Records from a dataset:
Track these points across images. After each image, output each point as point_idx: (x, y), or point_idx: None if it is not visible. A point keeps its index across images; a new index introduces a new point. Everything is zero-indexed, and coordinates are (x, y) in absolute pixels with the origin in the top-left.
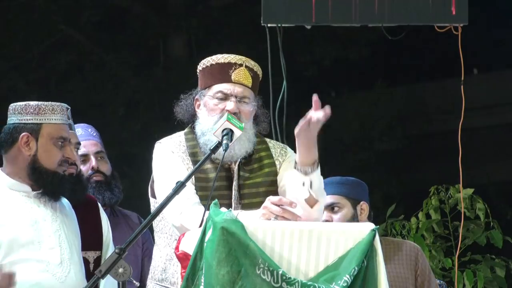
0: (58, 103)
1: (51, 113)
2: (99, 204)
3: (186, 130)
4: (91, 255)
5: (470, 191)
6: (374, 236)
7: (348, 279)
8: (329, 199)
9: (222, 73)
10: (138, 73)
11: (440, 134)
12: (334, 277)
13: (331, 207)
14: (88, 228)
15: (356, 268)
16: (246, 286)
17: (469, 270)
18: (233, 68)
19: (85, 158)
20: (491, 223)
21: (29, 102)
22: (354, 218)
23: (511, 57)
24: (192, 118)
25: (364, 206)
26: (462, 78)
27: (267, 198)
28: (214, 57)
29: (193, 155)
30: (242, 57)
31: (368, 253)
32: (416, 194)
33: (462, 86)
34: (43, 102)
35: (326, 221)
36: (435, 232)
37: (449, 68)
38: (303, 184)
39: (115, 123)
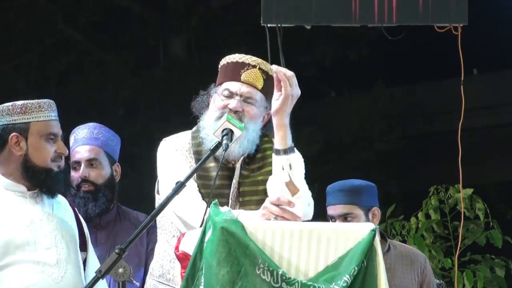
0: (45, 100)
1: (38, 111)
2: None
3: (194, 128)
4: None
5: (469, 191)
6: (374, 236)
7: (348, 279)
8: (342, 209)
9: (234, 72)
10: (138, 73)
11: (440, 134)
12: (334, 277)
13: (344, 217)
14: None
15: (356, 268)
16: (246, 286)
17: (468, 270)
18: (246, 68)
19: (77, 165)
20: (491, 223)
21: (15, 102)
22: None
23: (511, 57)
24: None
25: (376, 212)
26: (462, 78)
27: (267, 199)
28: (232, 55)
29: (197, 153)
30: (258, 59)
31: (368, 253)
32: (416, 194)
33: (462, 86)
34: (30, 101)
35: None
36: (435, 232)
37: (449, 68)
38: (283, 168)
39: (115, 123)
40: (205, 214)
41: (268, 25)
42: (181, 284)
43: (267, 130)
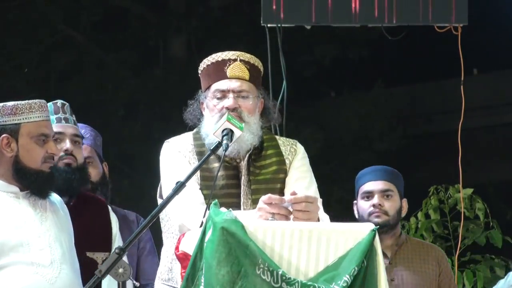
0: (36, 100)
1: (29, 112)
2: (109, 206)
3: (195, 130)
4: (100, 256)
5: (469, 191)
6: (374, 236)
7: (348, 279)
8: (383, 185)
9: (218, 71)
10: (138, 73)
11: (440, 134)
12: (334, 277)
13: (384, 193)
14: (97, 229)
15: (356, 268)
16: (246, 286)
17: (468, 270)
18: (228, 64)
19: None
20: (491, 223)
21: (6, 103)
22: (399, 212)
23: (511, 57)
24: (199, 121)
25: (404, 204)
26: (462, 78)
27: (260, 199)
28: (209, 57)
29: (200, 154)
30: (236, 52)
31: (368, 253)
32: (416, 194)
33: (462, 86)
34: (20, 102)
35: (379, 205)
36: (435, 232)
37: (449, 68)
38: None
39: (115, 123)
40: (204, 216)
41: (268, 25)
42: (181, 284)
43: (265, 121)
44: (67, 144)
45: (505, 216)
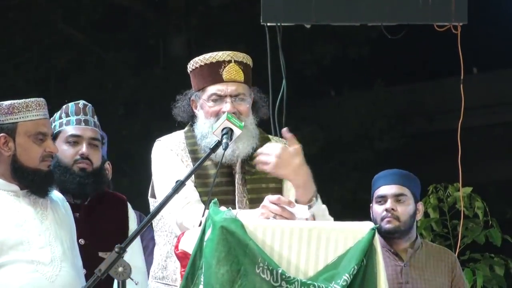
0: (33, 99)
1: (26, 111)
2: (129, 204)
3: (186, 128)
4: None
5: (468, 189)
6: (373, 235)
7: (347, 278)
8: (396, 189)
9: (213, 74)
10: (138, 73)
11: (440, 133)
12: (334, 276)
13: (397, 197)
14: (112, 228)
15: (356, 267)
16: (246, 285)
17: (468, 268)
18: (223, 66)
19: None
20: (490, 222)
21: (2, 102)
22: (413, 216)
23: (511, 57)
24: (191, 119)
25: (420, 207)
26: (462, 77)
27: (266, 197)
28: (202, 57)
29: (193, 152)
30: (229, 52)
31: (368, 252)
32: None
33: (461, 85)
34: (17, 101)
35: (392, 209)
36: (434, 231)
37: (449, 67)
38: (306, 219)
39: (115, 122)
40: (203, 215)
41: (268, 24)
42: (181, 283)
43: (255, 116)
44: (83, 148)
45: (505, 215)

• **PROBLEM DETAILS**
Reproduce each line above precisely, with no pictures.

• **WRITTEN SOLUTION**
Track these points across images. After each image, output each point as point_idx: (x, y), or point_idx: None if it is not visible. A point keeps its index across images; a new index introduces a new point. Everything is zero-indexed, and coordinates are (x, y) in absolute pixels with the origin in the top-left.
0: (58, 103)
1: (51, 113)
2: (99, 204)
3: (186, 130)
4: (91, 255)
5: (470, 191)
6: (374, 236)
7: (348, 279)
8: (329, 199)
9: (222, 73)
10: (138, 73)
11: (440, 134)
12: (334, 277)
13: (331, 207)
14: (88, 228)
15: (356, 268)
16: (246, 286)
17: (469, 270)
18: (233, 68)
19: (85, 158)
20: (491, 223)
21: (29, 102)
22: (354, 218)
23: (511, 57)
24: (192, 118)
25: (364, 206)
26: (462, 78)
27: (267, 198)
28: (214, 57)
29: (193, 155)
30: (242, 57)
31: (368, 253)
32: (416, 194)
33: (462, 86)
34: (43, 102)
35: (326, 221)
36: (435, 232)
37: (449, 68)
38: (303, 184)
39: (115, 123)
0: (45, 100)
1: (38, 111)
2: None
3: (194, 128)
4: None
5: (469, 191)
6: (374, 236)
7: (348, 279)
8: (342, 209)
9: (234, 72)
10: (138, 73)
11: (440, 134)
12: (334, 277)
13: (344, 217)
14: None
15: (356, 268)
16: (246, 286)
17: (468, 270)
18: (246, 68)
19: (77, 165)
20: (491, 223)
21: (15, 102)
22: None
23: (511, 57)
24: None
25: (376, 212)
26: (462, 78)
27: (267, 199)
28: (232, 55)
29: (197, 153)
30: (258, 59)
31: (368, 253)
32: (416, 194)
33: (462, 86)
34: (30, 101)
35: None
36: (435, 232)
37: (449, 68)
38: (283, 168)
39: (115, 123)
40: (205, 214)
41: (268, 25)
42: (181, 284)
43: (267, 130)
0: (36, 100)
1: (29, 112)
2: (109, 206)
3: (195, 130)
4: (100, 256)
5: (469, 191)
6: (374, 236)
7: (348, 279)
8: (383, 185)
9: (218, 71)
10: (138, 73)
11: (440, 134)
12: (334, 277)
13: (384, 193)
14: (97, 229)
15: (356, 268)
16: (246, 286)
17: (468, 270)
18: (228, 64)
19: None
20: (491, 223)
21: (6, 103)
22: (399, 212)
23: (511, 57)
24: (199, 121)
25: (404, 204)
26: (462, 78)
27: (260, 199)
28: (209, 57)
29: (200, 154)
30: (236, 52)
31: (368, 253)
32: (416, 194)
33: (462, 86)
34: (20, 102)
35: (379, 205)
36: (435, 232)
37: (449, 68)
38: None
39: (115, 123)
40: (204, 216)
41: (268, 25)
42: (181, 284)
43: (265, 121)
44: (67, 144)
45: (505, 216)
0: (33, 99)
1: (26, 111)
2: (129, 204)
3: (186, 128)
4: None
5: (468, 189)
6: (373, 235)
7: (347, 278)
8: (396, 189)
9: (213, 74)
10: (138, 73)
11: (440, 133)
12: (334, 276)
13: (397, 197)
14: (112, 228)
15: (356, 267)
16: (246, 285)
17: (468, 268)
18: (223, 66)
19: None
20: (490, 222)
21: (2, 102)
22: (413, 216)
23: (511, 57)
24: (191, 119)
25: (420, 207)
26: (462, 77)
27: (266, 197)
28: (202, 57)
29: (193, 152)
30: (229, 52)
31: (368, 252)
32: None
33: (461, 85)
34: (17, 101)
35: (392, 209)
36: (434, 231)
37: (449, 67)
38: (306, 219)
39: (115, 122)
40: (203, 215)
41: (268, 24)
42: (181, 283)
43: (255, 116)
44: (83, 148)
45: (505, 215)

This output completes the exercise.